O Quadro 2 expressa as responsabilidades das diferentes partes e dá respaldo, ao usuário (e/ou proprietário), no sentido de exigir que as empresas construtoras e/ou incorporadoras atendam, ao menos, os requisitos mínimos de desempenho ao longo da vida útil da edificação. Mas, por sua vez, são obrigados a realizar as rotinas de manutenção estabelecidas pelos primeiros, além de utilizar a edificação em conformidade com as condições previamente estabelecidas.

Diante desse cenário, cabe aos técnicos a responsabilidade de aplicar os requisitos estabelecidos pela Norma por ocasião do desenvolvimento do projeto arquitetônico e dos projetos complementares, a partir de especificações detalhadas que levem às composições dos sistemas contemplados, baseados nas informações técnicas disponibilizadas pelos fornecedores. Por exemplo, objetivando atender às condicionantes térmicas e acústicas estabelecidas relacionadas ao SVVE – Sistema de Vedação Vertical Externo, é preciso conhecer o comportamento do conjunto formado pelos elementos constituintes das paredes (simplificadamente, pelos blocos + camadas de revestimentos + esquadrias). Ficou no passado a especificação baseada exclusivamente na espessura da parede. E esse comportamento será melhor ou pior, dependendo da localização dessa edificação. Uma casa cujas paredes sejam constituídas por blocos que apresentem potencial de desempenho elevado, porém com esquadrias inadequadas para o contexto, proporcionará ao usuário um ambiente com desempenho menor do que o necessário, muitas vezes, inclusive, abaixo do padrão mínimo estabelecido pela Norma.E essa característica impactará no custo de uso da edificação, que demandará mais (ou menos) energia para climatizar artificialmente os ambientes.

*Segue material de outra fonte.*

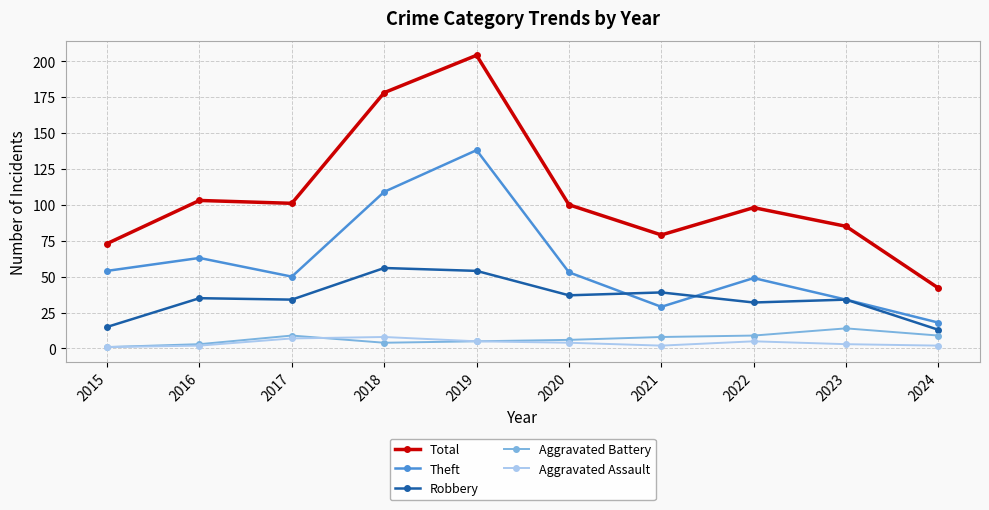

Reading left to right, extract all data points from this chart.

Total: 73	103	101	178	204	100	79	98	85	42
Theft: 54	63	50	109	138	53	29	49	34	18
Robbery: 15	35	34	56	54	37	39	32	34	13
Aggravated Battery: 1	3	9	4	5	6	8	9	14	9
Aggravated Assault: 1	2	7	8	5	4	2	5	3	2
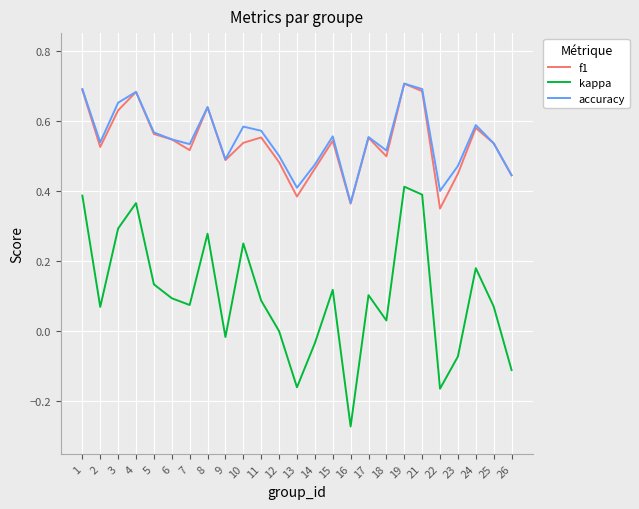

At which category is the sum across all series the highest?

19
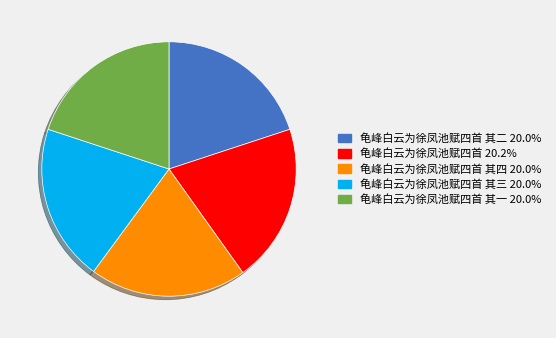

Is there any slice that represents more than half of the pie?

No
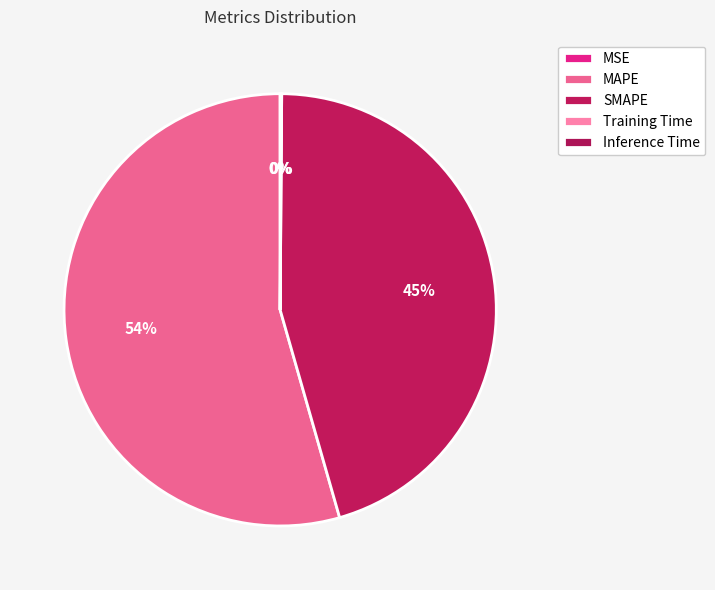

Count the number of slices in the pie.

5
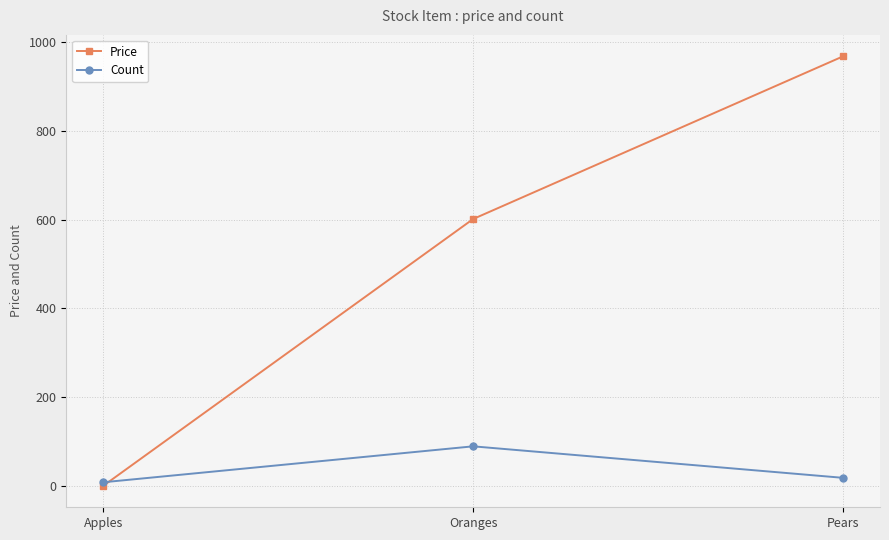

Is it true that Price equals 601.4 at Oranges?

True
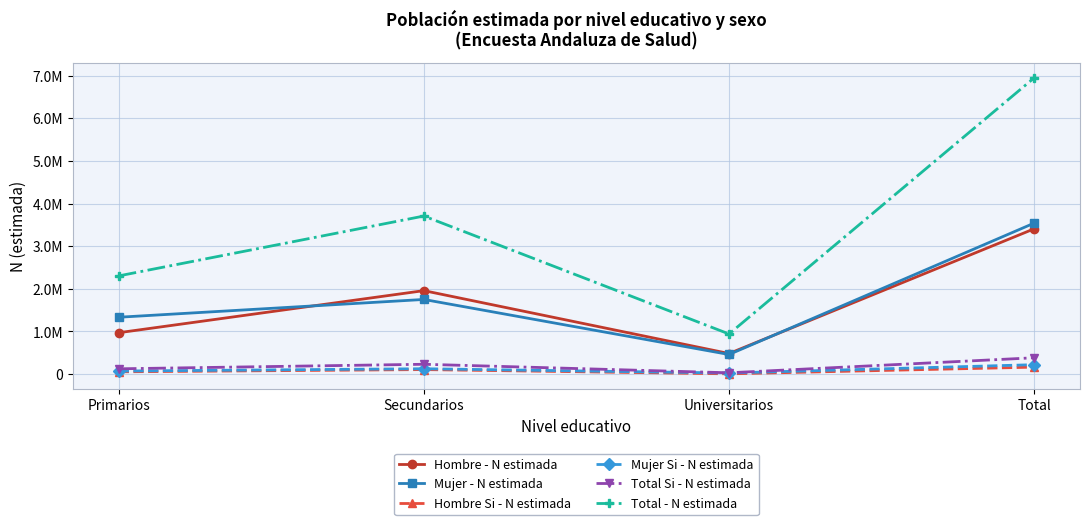

True or false: Hombre - N estimada has more than 2 interior local peaks.

False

E outro ponto de atenção, como sequência aos cuidados técnicos nas fases de projetos e execução, é orientar e exigir do usuário a realização das rotinas de manutenção preventiva e de recuperação, quando da ocorrência de falha em algum sistema. Para tanto, é preciso disponibilizar ao usuário a lista e os procedimentos necessários ao longo da vida útil dessa edificação, o que também é elaborado de forma individual, considerando os materiais e insumos utilizados, além do contexto de localização do imóvel. Novamente, da mesma forma que os automóveis, nossas edificações demandam procedimentos de manutenção em função do regime de uso e das suas particularidades construtivas.

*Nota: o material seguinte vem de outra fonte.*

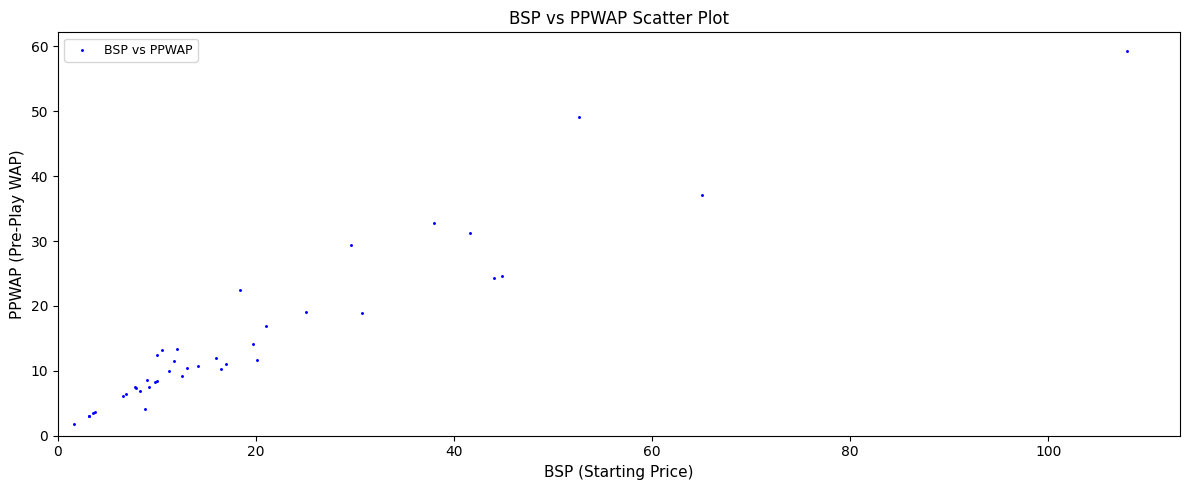

What Y value in the scatter plot is closest to 30?

29.4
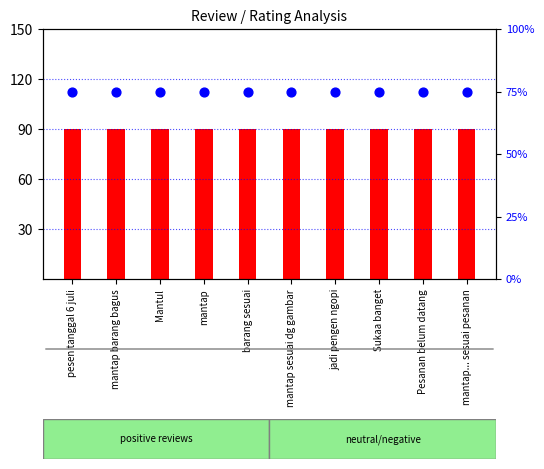

At how many categories does at least one series exceed 81?

10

As escolhas e procedimentos construtivos que impactarão o comportamento em uso da edificação dão-se nas etapas iniciais do ciclo de vida, por ocasião da concepção, definições de projeto e processo construtivo. As questões mais sensíveis (como durabilidade, comportamento térmico e comportamento acústico, entre outras), pouco podem ser modificadas na fase de uso, sem que ocorram intervenções mais consistentes e onerosas. E, por óbvio, também é importante que nossas escolhas e definições estejam embasadas em produtos certificados, que tenham sido objeto de ensaios e avaliações amparadas em processos normatizados.

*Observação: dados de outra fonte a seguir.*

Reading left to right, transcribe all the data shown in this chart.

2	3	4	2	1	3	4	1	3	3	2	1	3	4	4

Diante desse contexto complexo, mais do que obrigação em atender as especificações estabelecidas para o desempenho das edificações habitacionais, parece ser uma tendência de mercado que as informações relacionadas ao comportamento em uso sejam, cada vez mais, divulgadas pelos incorporadores no material publicitários de seus imóveis. E que os consumidores façam suas escolhas e aquisições baseadas nos aspectos de desempenho, associados aos habituais. Um dos fatores de tomada de decisão passa a associar-se a critérios objetivos de comportamento em uso dessa edificação, numa relação que contempla o investimento inicial de aquisição e os valores previstos para a realização das manutenções preventivas.

 

REFERÊNCIA BIBLIOGRÁFICA:

ASSOCIAÇÃO BRASILEIRA DE NORMAS TÉCNICAS (ABNT). NBR 15575-1: edificações habitacionais: desempenho – parte 1: requisitos gerais. Rio de Janeiro: ABNT, 2021.